──────── Given records ────────
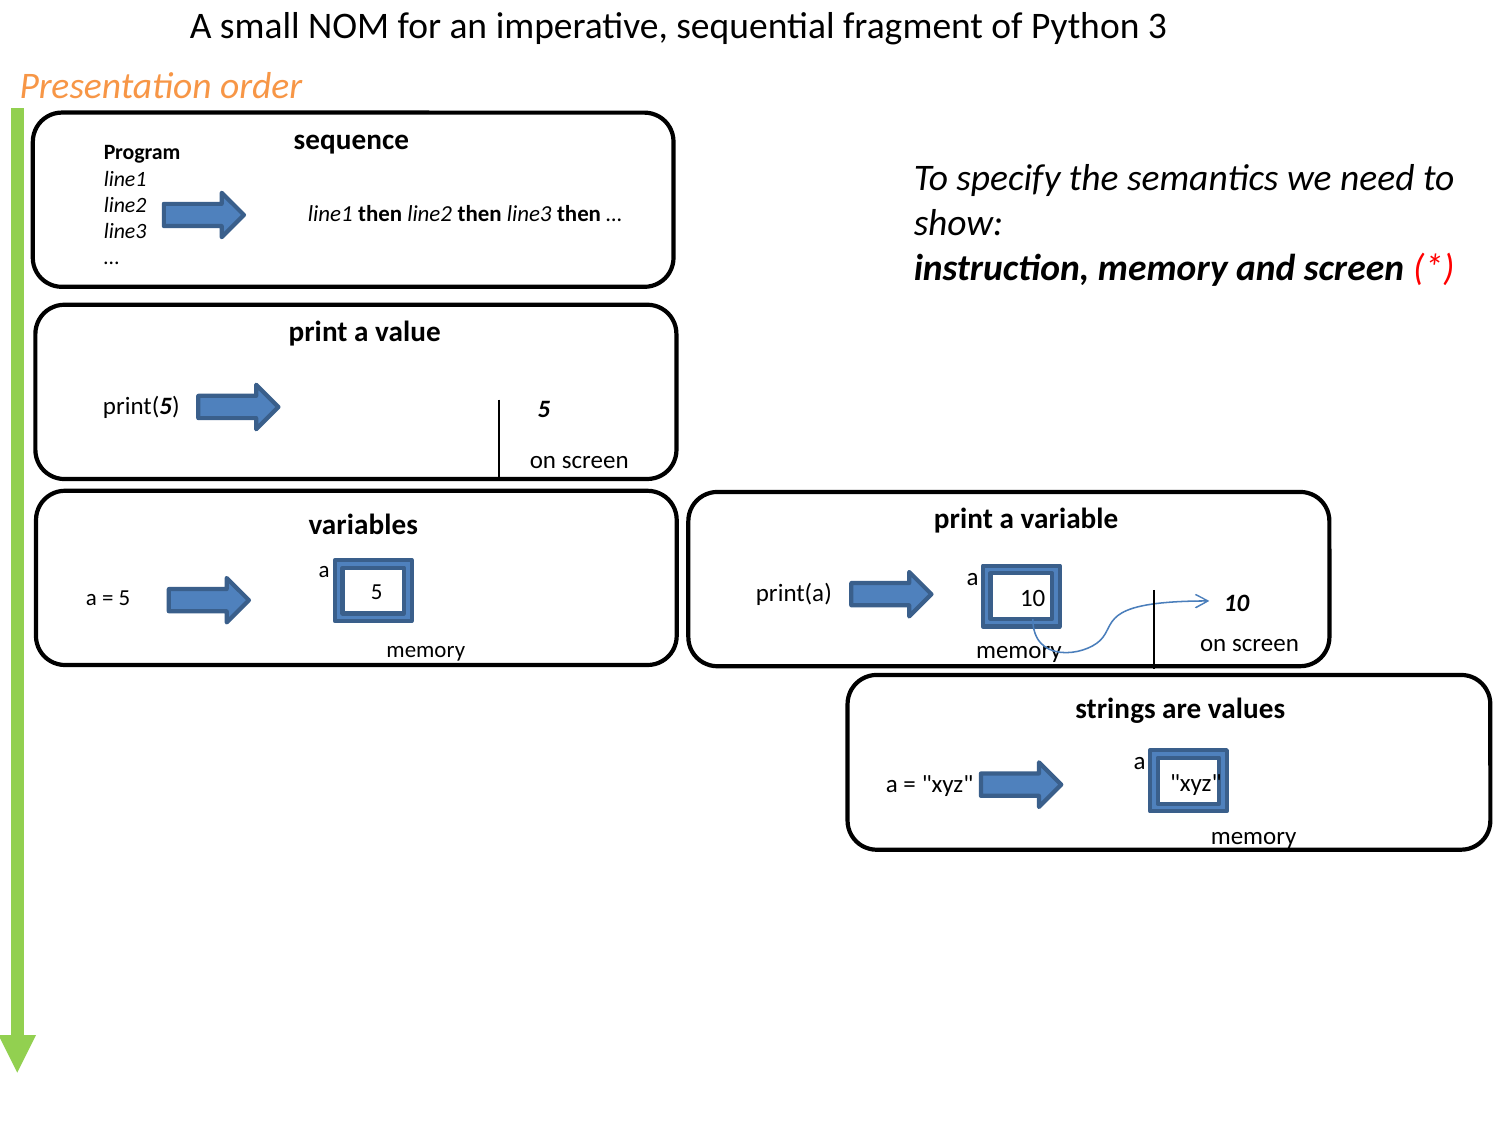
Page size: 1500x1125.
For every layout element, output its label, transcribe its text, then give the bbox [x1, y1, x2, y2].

text_box A small NOM for an imperative, sequential fragment of Python 3 [175, 0, 1384, 54]
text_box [32, 112, 674, 301]
text_box To specify the semantics we need to show: instruction, memory and screen (*) [898, 145, 1475, 295]
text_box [688, 491, 1330, 679]
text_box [35, 490, 677, 678]
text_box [35, 304, 677, 489]
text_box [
────────
- How to complete this task -
Your answer should be the lines from the one that contains "For every layout" through the last line of the material, copied exactly.

- Response to this task -
For every layout element, output its label, transcribe its text, then give the bbox [x1, y1, x2, y2].

text_box A small NOM for an imperative, sequential fragment of Python 3 [175, 0, 1384, 54]
text_box [32, 112, 674, 301]
text_box To specify the semantics we need to show: instruction, memory and screen (*) [898, 145, 1475, 295]
text_box [688, 491, 1330, 679]
text_box [35, 490, 677, 678]
text_box [35, 304, 677, 489]
text_box [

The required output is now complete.